U.S. Sen. Chris Murphy, who fought against the sweeping budget cuts before they went into effect last March, said in an interview with the News that scientific research is particularly unlikely to have a reprieve because many politicians view it as a “low-hanging fruit.”

“The Republican house leadership is absolutely celebratory about sequestration,” Murphy said. “There is a chance that, in the budget debate that is likely to come at the end of this month, there could be the possibility of repealing part of sequestration. But I acknowledge that without Republican support, we cannot repeal sequestration.”

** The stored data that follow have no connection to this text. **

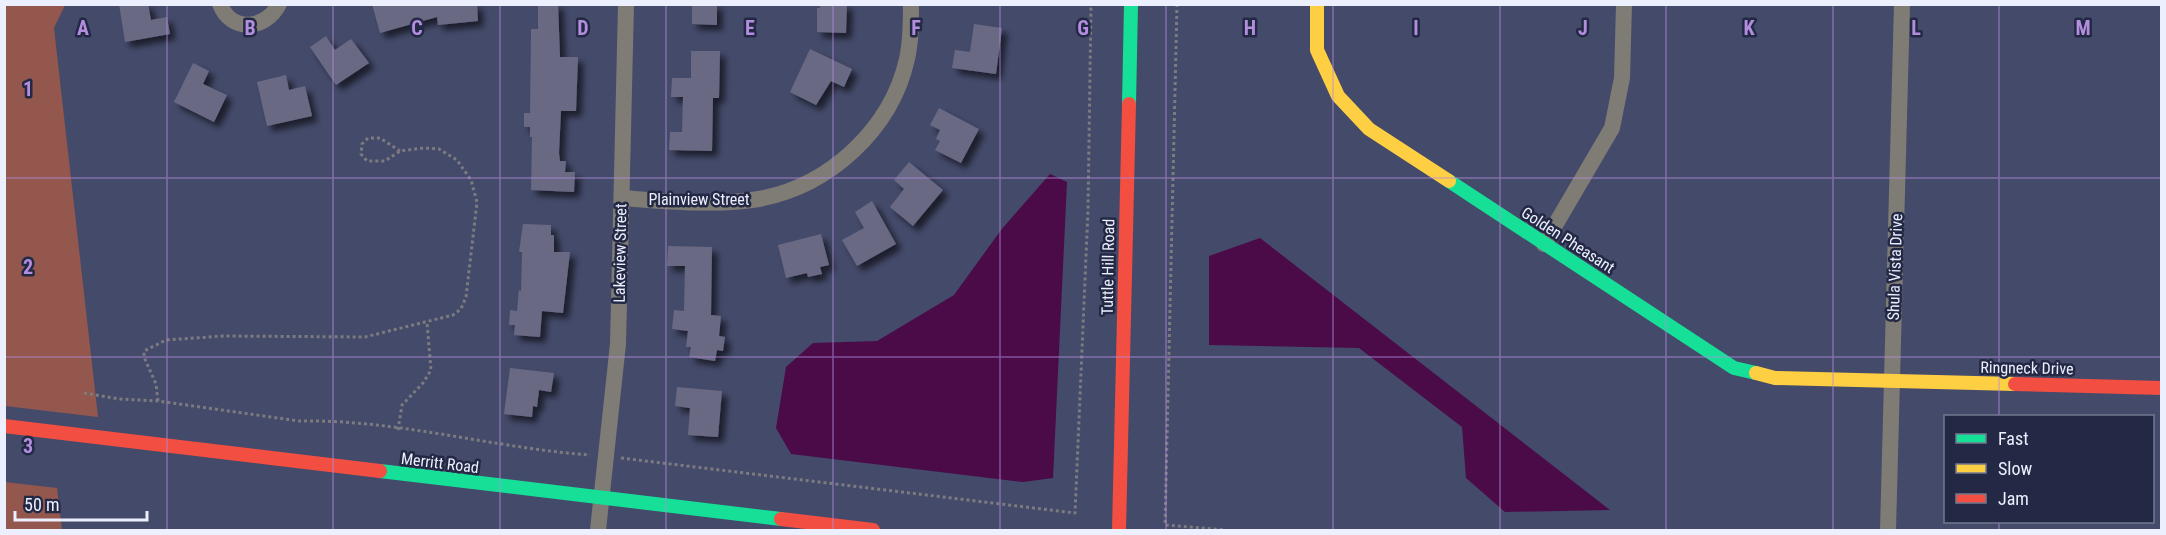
<svg xmlns="http://www.w3.org/2000/svg" width="2166" height="535" font-family="'Roboto Condensed',sans-serif">
<style>
.green{fill:#93574e}
.water{fill:#4b0b48}
.building{fill:#696984;filter:url(#shadow)}
.lines{fill:none;stroke-linecap:round;stroke-linejoin:round}
.path{stroke:#7c7b7f;stroke-width:3;stroke-dasharray:3 3;stroke-linecap:butt}
.street{stroke:#7f7c75;stroke-width:16}
.fast{stroke:#16e098;stroke-width:14}
.slow{stroke:#ffcf43;stroke-width:14}
.jam{stroke:#f24e42;stroke-width:14}
.grid{fill:none;stroke:#b38ede;stroke-width:1.5;stroke-opacity:0.55}
.labels{text-anchor:middle;dominant-baseline:central;stroke-width:5;stroke-linejoin:round;paint-order:stroke}
.street-label{font-size:16px;fill:#ebeffe;stroke:#232944}
.grid-label{font-size:20px;text-anchor:middle;font-weight:bold;fill:#b38ede;stroke:#232944;stroke-width:5;stroke-linejoin:round;paint-order:stroke}
</style>
<defs>
<filter id="shadow"><feDropShadow dx="5.5" dy="5.5" stdDeviation="3" flood-color="#0009"/></filter>
</defs>
<rect width="100%" height="100%" fill="#444a6a"/>
<!-- green -->
<path class="green" d="M5 4 65 5 54 28 98 417 5 406Z
M5 482 57 488 62 530H5Z"/>
<!-- water -->
<path class="water" d="M1050 174 1067 182 1053 478 1023 482 791 454 776 428 786 367 813 343 877 341 954 295 1001 230Z
M1260 238 1610 510 1505 512 1466 478 1462 427 1359 348 1209 345V256Z"/>
<!-- building -->
<path class="building" d="M119 4H148L151 20 167 17 170 34 125 42Z
M372 4H477L478 21 438 25 437 17 380 33Z
M538 4H558L560 57H578L576 111H561L559 153 560 161H566L565 172H575L574 192 531 190 532 137H530V127H524V113H530L531 29H538Z
M692 4H717V25L692 24Z
M820 4H847L846 33 817 32V8H820Z
M974 24 1002 28 996 74 952 68 955 50 970 52Z
M326 36 335 50 351 39 369 63 336 85 310 47Z
M810 49 852 69 844 87 831 81 816 105 790 92Z
M691 51H720L719 98H713L712 151 669 150 670 132H682L683 97H671L672 78H691Z
M193 63 209 71 203 84 227 95 214 122 174 102Z
M286 75 289 90 305 86 312 116 267 126 257 82Z
M939 108 979 129 961 163 935 150 940 141 936 139 940 130 930 125Z
M909 162 943 190 913 226 890 207 904 189 894 180Z
M872 201 896 244 857 266 842 240 864 228 855 212Z
M523 224 551 225V235H554V252H570L563 313 542 311 540 337 514 335 515 325H509L510 310 517 311 519 290 521 291 522 252H519Z
M821 234 829 265 820 267 822 274 808 277 807 273 786 278 778 245Z
M668 246 712 247 711 315 721 316 719 336 725 337 723 351 717 350 715 361 689 357 691 347H686L688 331 672 329 674 310 684 311 685 266H667Z
M510 368 554 373 551 392 539 390 537 407 533 406 532 417 504 414Z
M677 387 722 391 718 437 688 435 690 408 675 406Z"/>
<g class="lines">
<!-- path -->
<path class="path" d="M1177 4 1165 525 1225 530
M84 393 119 399 158 401 299 421C396 419 493 448 590 455
M158 401 156 384 144 357V351L166 340 223 336 365 337 453 315 461 309 466 297 477 202 471 180 457 160 439 149 424 148 400 151 385 161H367L361 154 362 144 368 138H380L400 151
M398 430 402 405 423 383 431 370 427 323
M621 458 1075 513 1088 210 1091 4"/>
<!-- street -->
<path class="street" d="M220 4C231 33 266 30 279 4
M622 198C664 201 717 206 759 199 829 186 891 130 907 59 911 41 911 23 911 4
M1544 244 1612 128 1622 78 1624 4
M598 530 618 344 626 4
M1888 530 1902 4"/>
<!-- fast -->
<path class="fast" d="M1129 104 1131 4
M1449 181 1734 368 1756 373
M380 471 781 519"/>
<!-- slow -->
<path class="slow" d="M1317 4V50L1338 96 1369 129 1449 181
M1756 373 1775 378 2015 384"/>
<!-- jam -->
<path class="jam" d="M2015 384 2162 388
M4 426 380 471
M781 519 873 530
M1119 530 1129 104"/>
</g>
<!-- grid -->
<path class="grid" d="M167 4V530M333 4V530M500 4V530M666 4V530M833 4V530M1000 4V530M1166 4V530M1333 4V530M1500 4V530M1666 4V530M1833 4V530M1999 4V416M4 178H2162M4 357H2162M1999 522V530"/>
<g class="labels">
<!-- street labels -->
<g class="street-label">
<text x="699" y="199">Plainview Street</text>
<text transform="translate(1568 240) rotate(33)">Golden Pheasant</text>
<text transform="translate(620 253) rotate(-89)">Lakeview Street</text>
<text transform="translate(1108 267) rotate(-89)">Tuttle Hill Road</text>
<text transform="translate(1895 267) rotate(-88)">Shula Vista Drive</text>
<text transform="translate(2027 368) rotate(1)">Ringneck Drive</text>
<text transform="translate(440 463) rotate(7)">Merritt Road</text>
</g>
</g>
<g class="grid-label">
<text x="83" y="35">A</text>
<text x="250" y="35">B</text>
<text x="417" y="35">C</text>
<text x="583" y="35">D</text>
<text x="750" y="35">E</text>
<text x="916" y="35">F</text>
<text x="1083" y="35">G</text>
<text x="1250" y="35">H</text>
<text x="1416" y="35">I</text>
<text x="1583" y="35">J</text>
<text x="1749" y="35">K</text>
<text x="1916" y="35">L</text>
<text x="2083" y="35">M</text>
<text x="28" y="96">1</text>
<text x="28" y="274">2</text>
<text x="28" y="453">3</text>
</g>
<!-- border -->
<rect width="2166" height="535" fill="none" stroke="#ebeffe" stroke-width="12"/>
<!-- legend -->
<rect x="1944" y="415" width="210" height="108" fill="#232944" stroke="#73788e" stroke-width="1.5"/>
<rect x="1956" y="434" width="30" height="9" fill="#16e098" stroke="#73788e" stroke-width="1.5"/>
<text x="1998" y="445" font-size="18" fill="#ebeffe">Fast</text>
<rect x="1956" y="464" width="30" height="9" fill="#ffcf43" stroke="#73788e" stroke-width="1.5"/>
<text x="1998" y="475" font-size="18" fill="#ebeffe">Slow</text>
<rect x="1956" y="494" width="30" height="9" fill="#f24e42" stroke="#73788e" stroke-width="1.5"/>
<text x="1998" y="505" font-size="18" fill="#ebeffe">Jam</text>
<!-- scale -->
<path d="M15 511v9h132v-9" fill="none" stroke="#ebeffe" stroke-width="3"/>
<text x="24" y="511" font-size="18" fill="#ebeffe" stroke="#232944" stroke-width="4.5" paint-order="stroke">50 m</text>
</svg>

Nearly every scientist interviewed emphasized that the state of scientific research in the United States will be unsustainable if the current paucity of funds continues, as it likely will. The relative lack of funds will force principal investigators to take on fewer post-doctoral researchers, the position traditionally considered a stepping-stone to a successful scientific career. The fewer the post-docs now, the fewer the principal investigators will number in the future.

“You have great post-docs from all the labs at Yale who either will not be able to find jobs or even if they do, not be able to get funding to run their labs,” Shadel said. “We stand to lose our competitive advantage that we have held for hundreds of years in this country.”

Many scientists fear that, with the decrease in funding for fundamental research, the nation’s economic productivity will slow years down the line.

“It is not only scientists who should be concerned,” said Meg Urry, the chair of the physics department. “Given that fundamental research often fuels economic activity decades down the line, the decrease in R&D investments now is likely to have a negative impact on the health of the economy a few decades from now.”

Many say they can only hope that, as the nation’s economy improves, politicians will find the will to restore funding to the levels it reached during the Clinton years. Still, they fear that, at least in the near future, the sequester will represent a semi-permanent state of affairs rather than the low-point of a boom-and-bust funding cycle.